▶ [TASK STATEMENT] Reproduce word for word the lines in the records below, from the line containing "in the hands of players come togeth" up to and including the line containing "Also coming to". Give only those lines.

▶ [THE INPUT]
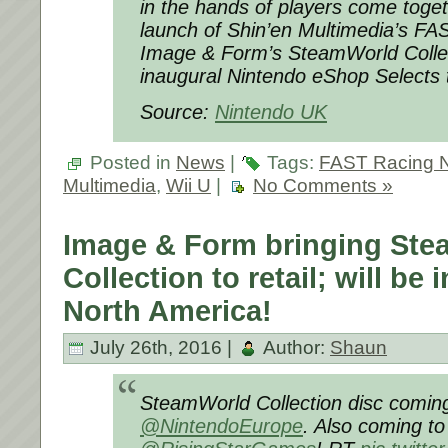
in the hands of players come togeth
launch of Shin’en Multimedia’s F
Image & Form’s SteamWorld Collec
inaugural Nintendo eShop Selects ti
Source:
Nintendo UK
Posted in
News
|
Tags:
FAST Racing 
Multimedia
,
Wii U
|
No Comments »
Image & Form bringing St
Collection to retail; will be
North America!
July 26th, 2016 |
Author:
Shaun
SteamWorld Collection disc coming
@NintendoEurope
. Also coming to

==

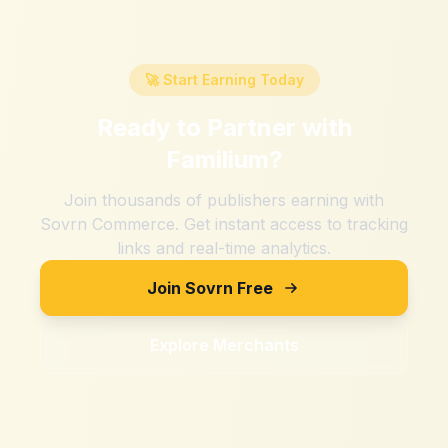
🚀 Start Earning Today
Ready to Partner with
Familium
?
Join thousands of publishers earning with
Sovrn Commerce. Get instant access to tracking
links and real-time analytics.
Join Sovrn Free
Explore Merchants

...

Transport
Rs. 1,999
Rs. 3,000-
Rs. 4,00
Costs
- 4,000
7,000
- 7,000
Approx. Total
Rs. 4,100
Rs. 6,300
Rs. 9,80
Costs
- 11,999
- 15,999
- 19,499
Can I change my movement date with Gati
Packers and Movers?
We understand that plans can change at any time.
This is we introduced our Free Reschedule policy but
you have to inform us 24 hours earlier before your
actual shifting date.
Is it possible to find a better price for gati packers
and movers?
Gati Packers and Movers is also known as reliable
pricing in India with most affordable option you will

▶ [OUTPUT]
in the hands of players come togeth
launch of Shin’en Multimedia’s F
Image & Form’s SteamWorld Collec
inaugural Nintendo eShop Selects ti
Source:
Nintendo UK
Posted in
News
|
Tags:
FAST Racing 
Multimedia
,
Wii U
|
No Comments »
Image & Form bringing St
Collection to retail; will be
North America!
July 26th, 2016 |
Author:
Shaun
SteamWorld Collection disc coming
@NintendoEurope
. Also coming to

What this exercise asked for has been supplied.